Oil demand always responds to economic activity, Picchi said. That in turn has caused agencies such as OPEC and the International Energy Agency to revise downward their oil-demand estimates.


In 2007, the IEA forecast daily world oil demand would grow by 2.2 million barrels in 2008. “Had that prediction been right, 2008 would have been the best year of oil-demand growth in the last 30. But reality shredded that forecast.”


Indeed, each month in 2008, the IEA scaled back its world demand forecast to a small fraction of its year-before estimate. It forecasted 2008 daily world oil demand would grow 400,000 barrels, at the time Picchi spoke in early November. Since his talk, the IEA has further cut the number, to 300,000, thus essentially flat with 2007 demand.


Until recently, most oil consumers outside the U.S. had received two oil-price subsidies: actual price support (usually in the form of below-market prices) from their national government, and indirect subsidies from the world currency market due to the U.S. dollar’s weakness.

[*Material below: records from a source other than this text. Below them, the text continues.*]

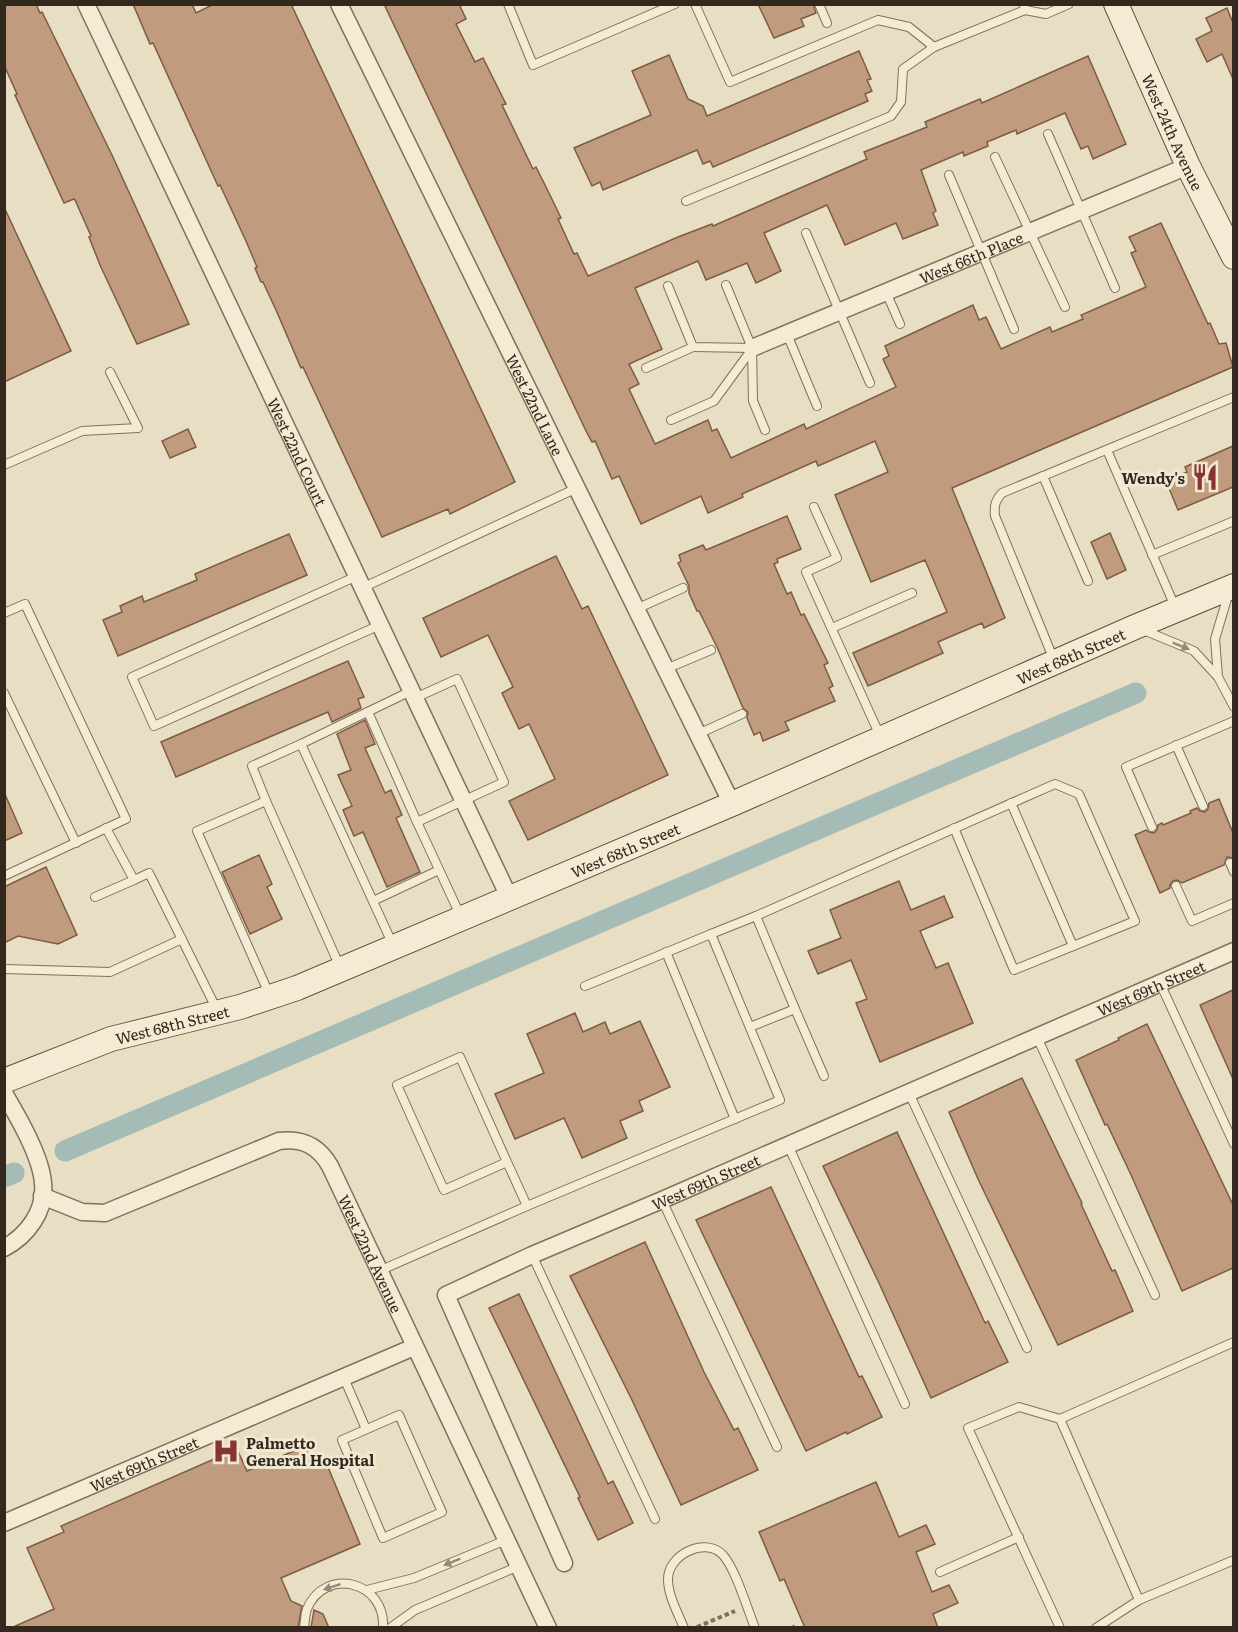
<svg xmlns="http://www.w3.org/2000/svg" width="1238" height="1632" font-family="Literata,serif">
<rect width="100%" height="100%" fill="#e8dec3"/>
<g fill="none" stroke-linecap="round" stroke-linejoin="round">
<g stroke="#a5bbb5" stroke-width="21">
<polyline points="65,1151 1136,693"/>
<polyline points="4,1177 14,1173"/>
</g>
</g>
<g fill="#c19b7e" stroke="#7c5c45" stroke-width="1.5">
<polygon points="4,4 36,4 40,13 42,12 112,155 189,324 137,344 100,265 89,237 91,236 75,200 74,199 64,203 15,95 17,94 4,65"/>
<polygon points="133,4 192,4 196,13 214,4 291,4 515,482 450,514 448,509 382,537 303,367 301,368 276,310 263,282 261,282 255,268 257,267 246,241 220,185 218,186 153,43 150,44"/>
<polygon points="384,4 459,4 466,19 456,24 475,62 483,58 506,104 502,105 518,138 533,169 536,167 550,195 561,218 558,219 574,254 577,253 588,276 678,237 712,224 713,226 867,159 864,152 927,127 925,122 980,99 982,103 1088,56 1126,144 1093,159 1088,146 1081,149 1065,113 1017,134 1016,130 987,142 988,146 964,156 963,152 921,170 936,211 933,213 938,225 903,239 896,223 845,245 827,205 764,233 781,271 756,283 747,263 706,280 698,261 635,288 662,349 629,364 639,384 629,389 655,444 708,420 712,431 717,429 731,458 804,424 806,429 896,387 883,359 889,356 885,346 973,305 979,320 986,317 1001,349 1050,327 1052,332 1083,319 1081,315 1146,287 1131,253 1136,251 1129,237 1161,223 1208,324 1210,323 1219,344 1226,343 1233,367 952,488 1005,618 984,628 982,623 938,642 943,653 868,686 853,653 947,612 925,560 871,582 835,495 888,472 875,441 818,466 816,461 742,494 743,497 708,513 701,496 641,524 619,476 612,479 595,441 592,442 586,431"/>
<polygon points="758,4 813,4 816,13 801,19 804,26 774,38"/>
<polygon points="1227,8 1233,23 1233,79 1222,54 1207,62 1196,39 1212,31 1206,18"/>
<polygon points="859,51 871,79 867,80 872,91 865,94 868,101 713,167 710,161 703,164 697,150 603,190 600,182 592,186 574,148 651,115 632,71 669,55 688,99 703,106 707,116"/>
<polygon points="4,207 71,351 4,382"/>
<polygon points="188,429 196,447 170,458 162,441"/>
<polygon points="1233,446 1233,487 1178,510 1166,481 1187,472 1185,467"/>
<polygon points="787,516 801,549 777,559 778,562 774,564 787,594 791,592 801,615 804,614 828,663 824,665 833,686 829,688 835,701 785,722 789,730 763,741 760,732 754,735 747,718 748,712 743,708 717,647 699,611 697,611 689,593 689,586 678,563 681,561 679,555 703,545 706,550"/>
<polygon points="1110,533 1126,570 1107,579 1091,542"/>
<polygon points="289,534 307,575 118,656 103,620 122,612 120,606 142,596 144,602 197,580 195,574"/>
<polygon points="556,556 582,609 588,606 668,775 528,840 509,801 555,779 529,724 519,729 502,693 513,687 488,635 441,657 423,618"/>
<polygon points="348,661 364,697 358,699 361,708 332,722 328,712 176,777 161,742"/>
<polygon points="365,720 375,744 365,748 385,793 391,790 402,815 396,818 420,872 387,887 363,832 354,836 343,810 352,806 338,775 351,770 337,734"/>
<polygon points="4,792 22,833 4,841"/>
<polygon points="1219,799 1233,833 1233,858 1227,857 1224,865 1182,883 1177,880 1173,881 1170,885 1170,888 1160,893 1135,835 1146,830 1149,832 1154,833 1157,830 1158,825 1162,823 1163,825 1191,813 1190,811 1197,808 1200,811 1205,812 1208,809 1209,803"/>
<polygon points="259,855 272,884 267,887 282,919 250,934 222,872"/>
<polygon points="46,867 77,935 58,944 18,936 4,943 4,887"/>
<polygon points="899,881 911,910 944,896 953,917 920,931 936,968 948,963 973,1023 880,1062 856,1003 867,999 851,960 818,974 808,951 841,938 830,910"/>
<polygon points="1233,990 1233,1079 1200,1005"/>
<polygon points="575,1013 583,1032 605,1022 610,1034 640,1021 670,1087 639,1101 643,1111 620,1121 627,1138 582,1158 564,1118 515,1139 495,1094 544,1073 527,1034"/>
<polygon points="1147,1024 1233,1205 1233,1268 1182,1291 1132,1177 1107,1124 1105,1125 1076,1060 1119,1040 1118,1038"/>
<polygon points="1022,1078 1082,1203 1081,1204 1112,1271 1115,1270 1133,1311 1058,1345 978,1179 949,1112"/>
<polygon points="897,1132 985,1323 988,1321 1008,1362 931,1398 879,1283 823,1166"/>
<polygon points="771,1187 859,1377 862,1376 882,1417 847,1434 846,1432 806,1451 696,1220"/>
<polygon points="645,1242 704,1372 734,1430 738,1428 758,1470 681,1505 631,1398 570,1276"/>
<polygon points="519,1294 608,1484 613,1481 633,1523 598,1540 578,1498 580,1497 489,1308"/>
<polygon points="305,1446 313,1465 325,1460 360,1544 281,1578 291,1601 302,1606 298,1628 11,1628 54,1609 27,1548 64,1532 61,1526 237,1449 247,1471"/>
<polygon points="876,1482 899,1537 926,1525 935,1544 916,1552 932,1592 949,1585 958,1603 933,1614 938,1628 805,1628 784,1579 780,1581 759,1532"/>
<polygon points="314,1610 323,1614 329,1628 311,1628"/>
</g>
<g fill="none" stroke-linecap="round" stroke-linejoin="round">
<defs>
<g id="lane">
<polyline points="508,4 533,65 675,4"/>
<polyline points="695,4 730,82 878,20 909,27 934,47 1025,10"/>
<polyline points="819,4 827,23"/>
<polyline points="1024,5 1025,10 1046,14 1069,4"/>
<polyline points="1048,134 1115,288"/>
<polyline points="995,157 1065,307"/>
<polyline points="949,175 1014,329"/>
<polyline points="686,201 891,116 901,102 903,69 934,47"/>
<polyline points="806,233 870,383"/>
<polyline points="726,285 752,348 753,401 765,430"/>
<polyline points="668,286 693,347 752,348"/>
<polyline points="886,292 900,324"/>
<polyline points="787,334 817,406"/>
<polyline points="646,368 693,347"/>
<polyline points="671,420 714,401 752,349"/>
<polyline points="1107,450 1176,609"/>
<polyline points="4,465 82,431 138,428 110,372"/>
<polyline points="1043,476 1088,581"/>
<polyline points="814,507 837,558 806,572 881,738"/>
<polyline points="1152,555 1234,521"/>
<polyline points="357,576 132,677 154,726 380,625"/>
<polyline points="362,588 577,488"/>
<polyline points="636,609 683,588"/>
<polyline points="4,613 25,604 126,819 4,876"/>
<polyline points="832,628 912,593"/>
<polyline points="1141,629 1194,651 1218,677 1234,707"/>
<path d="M1054,660L995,516C994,506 995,501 1002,493L1234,397"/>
<polyline points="666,669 711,650"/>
<polyline points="1218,677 1215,639 1229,592"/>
<polyline points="4,693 76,843"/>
<polyline points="415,698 457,679 504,782 417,822 461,917"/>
<polyline points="368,712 417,822"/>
<polyline points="698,734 742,714"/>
<polyline points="1176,745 1203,806"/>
<polyline points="266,801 252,766 301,744"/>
<polyline points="1011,803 1073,946"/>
<polyline points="1152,827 1126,767 1234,721"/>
<polyline points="106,828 134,880 149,873 217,1010"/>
<polyline points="1230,863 1234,872"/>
<polyline points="1176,886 1192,921 1234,903"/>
<polyline points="95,897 134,880"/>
<polyline points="373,901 439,870"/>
<polyline points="756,916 1055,784 1079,794 1135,921 1014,970 954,828"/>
<polyline points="711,934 756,916 795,1009"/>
<polyline points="393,945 301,744 411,691"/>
<polyline points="666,952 735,1119"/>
<polyline points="4,969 110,972 182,939"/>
<polyline points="1160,983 1234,1144"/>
<polyline points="270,996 197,831 266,801 340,967"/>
<polyline points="750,1027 795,1009 824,1076"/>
<polyline points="1037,1037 1155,1295"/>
<polyline points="909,1093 1027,1348"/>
<polyline points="788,1145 905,1404"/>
<polyline points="507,1162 460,1057 397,1085 444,1190 507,1162 527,1206"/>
<polyline points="662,1200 777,1447"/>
<polyline points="532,1255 655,1519"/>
<polyline points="379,1271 527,1206 780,1100 711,934 585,986"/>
<polyline points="1234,1342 1060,1419 1139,1600 1234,1560"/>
<polyline points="344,1378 366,1429"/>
<polygon points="399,1415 442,1512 383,1538 342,1440"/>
<polyline points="1060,1419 1019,1407 968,1428 1060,1628"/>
<polyline points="940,1572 1019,1537"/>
<polyline points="367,1590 414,1578 506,1540"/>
<path d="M304,1628C305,1622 305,1614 307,1609C325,1566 386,1581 383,1628"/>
<polyline points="390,1628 415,1610 519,1566"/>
<path d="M684,1628C678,1613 668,1596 668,1579C668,1555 705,1536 723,1555C736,1570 747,1608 755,1628"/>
<polyline points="1096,1628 1139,1600"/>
</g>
<g id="street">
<path id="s1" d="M86,4L510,899"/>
<path id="s2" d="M339,4L732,804"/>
<path id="s3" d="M752,348L1188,166"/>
<path d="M4,1093C18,1117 41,1156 43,1183C46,1211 27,1236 4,1248"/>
<path id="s4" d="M42,1196L82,1212L105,1213L279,1141C302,1138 318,1145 330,1166L548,1628"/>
<path id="s5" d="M4,1523L414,1347"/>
<path id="s6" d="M564,1563L446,1295L532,1255L662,1200L1234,951"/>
</g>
<g id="secondary">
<path id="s7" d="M1116,4L1188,166L1234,257"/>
<path id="s8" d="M4,1081L111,1039L240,1007L297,988L732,804L1135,627L1234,586"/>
</g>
</defs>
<use href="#lane" stroke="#80705c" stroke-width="10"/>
<use href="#street" stroke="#80705c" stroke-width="19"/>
<use href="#secondary" stroke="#62513f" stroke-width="26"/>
<g stroke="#80705c" stroke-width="4" stroke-dasharray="4.5 3" stroke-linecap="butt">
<polyline points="697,1627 735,1611"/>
<polyline points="793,1628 795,1626"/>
</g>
<use href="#lane" stroke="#f4ebd5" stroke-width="8"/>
<use href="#street" stroke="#f4ebd5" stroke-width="16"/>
<use href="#secondary" stroke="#f4ebd5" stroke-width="24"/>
</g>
<defs><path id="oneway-solid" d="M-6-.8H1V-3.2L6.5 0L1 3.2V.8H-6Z" transform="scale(1.5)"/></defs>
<g fill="#938a7a">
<use href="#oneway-solid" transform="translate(1181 646) rotate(22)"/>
<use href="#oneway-solid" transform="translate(452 1562) rotate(158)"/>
<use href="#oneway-solid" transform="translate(332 1587) rotate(162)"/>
</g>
<defs>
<symbol id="restaurant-bare" viewBox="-9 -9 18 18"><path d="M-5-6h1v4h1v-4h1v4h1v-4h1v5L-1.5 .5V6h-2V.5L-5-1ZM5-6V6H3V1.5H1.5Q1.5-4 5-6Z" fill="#873534" stroke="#f0e8d2" stroke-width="2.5" paint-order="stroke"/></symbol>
<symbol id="hospital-bare" viewBox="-9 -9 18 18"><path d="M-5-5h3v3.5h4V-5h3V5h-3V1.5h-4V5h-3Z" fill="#873534" stroke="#f0e8d2" stroke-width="2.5" paint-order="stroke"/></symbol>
</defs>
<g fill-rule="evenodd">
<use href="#restaurant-bare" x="1186" y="458" width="38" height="38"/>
<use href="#hospital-bare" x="207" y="1432" width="38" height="38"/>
</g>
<g text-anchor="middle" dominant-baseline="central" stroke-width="6" stroke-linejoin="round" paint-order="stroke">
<g font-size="15" fill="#32281e" stroke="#f0e8d2">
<text stroke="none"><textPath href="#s7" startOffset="140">West 24th Avenue</textPath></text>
<text stroke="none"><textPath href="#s3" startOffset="237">West 66th Place</textPath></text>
<text stroke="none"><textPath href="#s2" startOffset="446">West 22nd Lane</textPath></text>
<text stroke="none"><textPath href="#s1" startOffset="495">West 22nd Court</textPath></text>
<text stroke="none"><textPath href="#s8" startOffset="1150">West 68th Street</textPath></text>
<text stroke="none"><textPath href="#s8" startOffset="664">West 68th Street</textPath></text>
<text stroke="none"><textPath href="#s6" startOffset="1062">West 69th Street</textPath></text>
<text stroke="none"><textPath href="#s8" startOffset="178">West 68th Street</textPath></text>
<text stroke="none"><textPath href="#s6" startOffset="576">West 69th Street</textPath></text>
<text stroke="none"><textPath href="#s4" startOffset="412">West 22nd Avenue</textPath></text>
<text stroke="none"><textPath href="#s5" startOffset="152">West 69th Street</textPath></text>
</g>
<g font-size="15" font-weight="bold" fill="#32281e" stroke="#f0e8d2" text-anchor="end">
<text x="1185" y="477">Wendy's</text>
<text x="246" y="1442" text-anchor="start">Palmetto<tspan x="246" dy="17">General Hospital</tspan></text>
</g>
</g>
<rect width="1238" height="1632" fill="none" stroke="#32281e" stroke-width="12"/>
</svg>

Now that’s been reversed. China, Indonesia, India and many other countries have reduced their oil-price support and, as the dollar has recovered, oil has suddenly become expensive in many developing countries.?
“When I visited China in August, I heard the same complaint in every city and town: ‘Last year, I bought my first car, but I haven’t taken it out of the garage in weeks—I can’t afford the petrol.”


Most forecasts of oil demand are still too high, Picchi believes. “The industry will be fortunate to see any growth in global oil demand before 2011. That is the way things played out in the 1980s; global oil demand did not exceed its old 1979 peak until 1989.”


Given this scenario, where will oil prices bottom? “In the short run, only cash operating costs would determine the true price downside, or the point below which prices cannot drop because producers would incur cash operating losses. Unfortunately, those cash costs are very low, probably $15 to $20 per barrel worldwide—even in relation to today’s ‘busted’ oil price of some $55 per barrel.?


“I don’t think oil prices will drop to that level, or, even if they did, that they could stay there for more than a few weeks or months. But, make no mistake, oil prices could stay well below their long-term trend for a while.”


That would in turn make renewable-fuel sources less attractive economically to many. “Even if renewable energy (supply) quintuples in the next 10 years, it would still constitute less than 6% of the global energy mix in 2015. For better or worse, oil, gas and coal will be the three pillars of world energy supply for years—and 80% to 82% of the mix in 2015, I believe,” Picchi said.